- Born: 1 July 1952 (age 74) Oxford, England
- Occupations: wildlife filmmaker, journalist and author

= Stephen Mills (journalist) =

English filmmaker and author (born 1952)

Stephen Mills (born 1 July 1952) is an English wildlife filmmaker, conservation journalist and author. He has made, written or worked on over 40 wildlife films for television for stations such as the BBC and RTÉ. He has written a number of books and is a former Chairman of the International Association of Wildlife Filmmakers.

==Early life and education==
Stephen Mills was born in Oxford on 1 July 1952 to Robert Walter and Betty (née Jones) Mills. He was educated at New College Preparatory School and St Edward's School, Oxford and was later a postmaster (scholar) of Merton College, Oxford. He graduated from Oxford in 1974 and earned a Master of Fine Arts in 1980 from California Institute of the Arts where he was a pupil of the film director Alexander Mackendrick.

* **Provided material**

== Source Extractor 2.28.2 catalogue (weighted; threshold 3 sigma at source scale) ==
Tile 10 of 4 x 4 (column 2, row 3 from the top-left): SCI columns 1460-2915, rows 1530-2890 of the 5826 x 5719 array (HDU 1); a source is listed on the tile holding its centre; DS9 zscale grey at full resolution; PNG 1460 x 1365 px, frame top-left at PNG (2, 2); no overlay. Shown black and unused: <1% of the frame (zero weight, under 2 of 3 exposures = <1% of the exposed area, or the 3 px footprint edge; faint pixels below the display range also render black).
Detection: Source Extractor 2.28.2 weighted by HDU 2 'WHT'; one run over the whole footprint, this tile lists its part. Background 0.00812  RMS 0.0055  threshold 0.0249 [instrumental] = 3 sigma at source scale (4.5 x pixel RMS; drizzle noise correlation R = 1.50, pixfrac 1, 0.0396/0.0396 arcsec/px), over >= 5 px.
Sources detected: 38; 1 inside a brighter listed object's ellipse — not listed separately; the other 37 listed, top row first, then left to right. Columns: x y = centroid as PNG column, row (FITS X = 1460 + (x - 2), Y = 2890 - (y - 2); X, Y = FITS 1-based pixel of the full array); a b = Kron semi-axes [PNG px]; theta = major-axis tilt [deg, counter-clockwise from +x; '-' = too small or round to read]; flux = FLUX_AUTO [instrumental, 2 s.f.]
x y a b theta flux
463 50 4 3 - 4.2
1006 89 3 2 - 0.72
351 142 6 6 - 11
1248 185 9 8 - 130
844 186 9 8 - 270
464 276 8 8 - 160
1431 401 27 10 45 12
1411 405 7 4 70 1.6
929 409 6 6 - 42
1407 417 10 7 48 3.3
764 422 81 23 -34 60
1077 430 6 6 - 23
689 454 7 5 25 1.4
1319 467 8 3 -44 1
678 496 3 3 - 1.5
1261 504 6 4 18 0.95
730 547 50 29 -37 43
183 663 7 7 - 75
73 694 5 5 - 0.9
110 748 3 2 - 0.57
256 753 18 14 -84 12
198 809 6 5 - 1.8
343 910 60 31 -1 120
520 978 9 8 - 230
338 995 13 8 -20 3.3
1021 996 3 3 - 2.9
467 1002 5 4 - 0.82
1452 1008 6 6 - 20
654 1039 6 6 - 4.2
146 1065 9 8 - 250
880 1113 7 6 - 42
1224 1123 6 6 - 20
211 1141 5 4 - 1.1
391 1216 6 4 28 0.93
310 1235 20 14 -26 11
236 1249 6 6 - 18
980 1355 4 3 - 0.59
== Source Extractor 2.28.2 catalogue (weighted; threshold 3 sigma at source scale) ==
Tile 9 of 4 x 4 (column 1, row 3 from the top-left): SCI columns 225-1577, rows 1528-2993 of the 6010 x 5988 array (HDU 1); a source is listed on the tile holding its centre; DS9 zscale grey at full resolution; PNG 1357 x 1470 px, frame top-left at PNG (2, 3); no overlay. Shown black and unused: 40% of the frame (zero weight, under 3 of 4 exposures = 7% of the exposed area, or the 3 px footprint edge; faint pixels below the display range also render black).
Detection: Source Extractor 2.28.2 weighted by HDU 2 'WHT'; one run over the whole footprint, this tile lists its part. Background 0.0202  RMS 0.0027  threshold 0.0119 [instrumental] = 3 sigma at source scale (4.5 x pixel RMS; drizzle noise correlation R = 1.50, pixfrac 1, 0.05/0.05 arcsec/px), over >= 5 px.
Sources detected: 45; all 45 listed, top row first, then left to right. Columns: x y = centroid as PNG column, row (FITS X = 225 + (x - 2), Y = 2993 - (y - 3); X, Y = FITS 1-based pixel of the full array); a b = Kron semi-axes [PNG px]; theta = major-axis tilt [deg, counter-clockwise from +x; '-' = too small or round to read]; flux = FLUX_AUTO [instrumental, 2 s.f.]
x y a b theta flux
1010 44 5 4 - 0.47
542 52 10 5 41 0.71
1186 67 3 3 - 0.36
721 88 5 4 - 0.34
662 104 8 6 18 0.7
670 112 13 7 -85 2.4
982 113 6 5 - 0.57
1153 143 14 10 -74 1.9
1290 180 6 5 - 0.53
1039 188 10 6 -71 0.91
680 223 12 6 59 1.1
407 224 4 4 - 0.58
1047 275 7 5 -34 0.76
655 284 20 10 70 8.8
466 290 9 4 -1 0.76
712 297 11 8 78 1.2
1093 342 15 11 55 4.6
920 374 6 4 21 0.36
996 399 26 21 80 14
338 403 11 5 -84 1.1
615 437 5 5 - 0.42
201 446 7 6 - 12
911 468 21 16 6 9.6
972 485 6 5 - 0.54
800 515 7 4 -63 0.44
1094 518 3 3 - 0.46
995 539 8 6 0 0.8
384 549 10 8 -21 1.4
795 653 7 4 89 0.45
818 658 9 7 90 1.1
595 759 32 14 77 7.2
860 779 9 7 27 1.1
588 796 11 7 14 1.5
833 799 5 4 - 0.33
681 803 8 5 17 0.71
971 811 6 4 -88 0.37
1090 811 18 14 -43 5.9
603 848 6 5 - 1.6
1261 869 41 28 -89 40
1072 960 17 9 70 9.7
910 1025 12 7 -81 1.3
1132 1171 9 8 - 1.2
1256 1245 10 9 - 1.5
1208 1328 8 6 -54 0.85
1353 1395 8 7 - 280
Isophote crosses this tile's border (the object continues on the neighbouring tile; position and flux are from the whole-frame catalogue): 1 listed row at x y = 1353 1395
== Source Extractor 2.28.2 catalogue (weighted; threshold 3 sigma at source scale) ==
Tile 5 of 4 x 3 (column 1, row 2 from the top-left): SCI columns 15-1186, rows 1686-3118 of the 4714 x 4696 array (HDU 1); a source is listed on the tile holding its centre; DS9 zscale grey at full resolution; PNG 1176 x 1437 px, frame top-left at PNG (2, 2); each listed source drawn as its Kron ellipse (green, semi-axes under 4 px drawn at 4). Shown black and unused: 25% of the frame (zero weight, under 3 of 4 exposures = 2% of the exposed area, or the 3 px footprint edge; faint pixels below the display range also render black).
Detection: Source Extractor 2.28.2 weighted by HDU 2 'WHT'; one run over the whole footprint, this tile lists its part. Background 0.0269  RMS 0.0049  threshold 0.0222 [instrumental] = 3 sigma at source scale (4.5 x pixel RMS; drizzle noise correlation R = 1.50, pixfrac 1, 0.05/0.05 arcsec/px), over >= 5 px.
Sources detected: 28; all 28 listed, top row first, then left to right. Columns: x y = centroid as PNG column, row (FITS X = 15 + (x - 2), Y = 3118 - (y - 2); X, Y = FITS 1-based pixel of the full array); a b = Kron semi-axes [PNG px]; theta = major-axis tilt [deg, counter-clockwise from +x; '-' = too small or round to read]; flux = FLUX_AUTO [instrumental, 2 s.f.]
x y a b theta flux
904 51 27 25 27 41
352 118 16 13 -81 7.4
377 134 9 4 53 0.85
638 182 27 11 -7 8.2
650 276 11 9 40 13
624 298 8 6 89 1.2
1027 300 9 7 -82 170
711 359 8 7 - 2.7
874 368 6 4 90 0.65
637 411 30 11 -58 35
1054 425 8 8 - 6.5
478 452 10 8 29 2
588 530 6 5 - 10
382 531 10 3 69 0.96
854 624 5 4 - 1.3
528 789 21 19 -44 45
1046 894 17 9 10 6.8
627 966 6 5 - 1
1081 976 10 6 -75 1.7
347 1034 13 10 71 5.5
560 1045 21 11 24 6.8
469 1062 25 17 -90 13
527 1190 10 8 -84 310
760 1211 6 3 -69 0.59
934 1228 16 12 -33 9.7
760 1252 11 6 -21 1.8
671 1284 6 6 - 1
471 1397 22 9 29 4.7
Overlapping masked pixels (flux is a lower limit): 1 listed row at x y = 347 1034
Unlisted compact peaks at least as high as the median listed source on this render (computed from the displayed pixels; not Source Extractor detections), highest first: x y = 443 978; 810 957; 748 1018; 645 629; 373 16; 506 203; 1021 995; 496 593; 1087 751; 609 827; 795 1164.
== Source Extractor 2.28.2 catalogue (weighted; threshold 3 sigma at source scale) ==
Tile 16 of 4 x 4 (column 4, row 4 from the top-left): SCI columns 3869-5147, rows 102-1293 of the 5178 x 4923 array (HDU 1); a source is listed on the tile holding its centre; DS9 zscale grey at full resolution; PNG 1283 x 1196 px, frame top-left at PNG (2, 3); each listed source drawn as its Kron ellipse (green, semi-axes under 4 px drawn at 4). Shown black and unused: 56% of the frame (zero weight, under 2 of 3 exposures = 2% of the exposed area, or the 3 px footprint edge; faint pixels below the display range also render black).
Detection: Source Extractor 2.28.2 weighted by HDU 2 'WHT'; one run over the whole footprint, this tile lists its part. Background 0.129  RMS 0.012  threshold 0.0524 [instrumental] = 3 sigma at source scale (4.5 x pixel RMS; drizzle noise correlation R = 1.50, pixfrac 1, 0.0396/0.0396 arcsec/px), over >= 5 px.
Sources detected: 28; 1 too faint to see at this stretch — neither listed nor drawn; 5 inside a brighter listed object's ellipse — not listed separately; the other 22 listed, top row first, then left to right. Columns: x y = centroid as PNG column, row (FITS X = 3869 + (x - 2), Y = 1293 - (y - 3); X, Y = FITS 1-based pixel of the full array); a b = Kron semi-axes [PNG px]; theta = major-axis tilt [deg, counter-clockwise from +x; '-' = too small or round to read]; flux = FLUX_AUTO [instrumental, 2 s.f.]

* **What this task involves**
Reproduce the Stephen Mills biography word for word. Begin at the words "English filmmaker and" and stop after the words "of Wildlife Filmmakers.".

* **Written solution**
English filmmaker and author (born 1952)

Stephen Mills (born 1 July 1952) is an English wildlife filmmaker, conservation journalist and author. He has made, written or worked on over 40 wildlife films for television for stations such as the BBC and RTÉ. He has written a number of books and is a former Chairman of the International Association of Wildlife Filmmakers.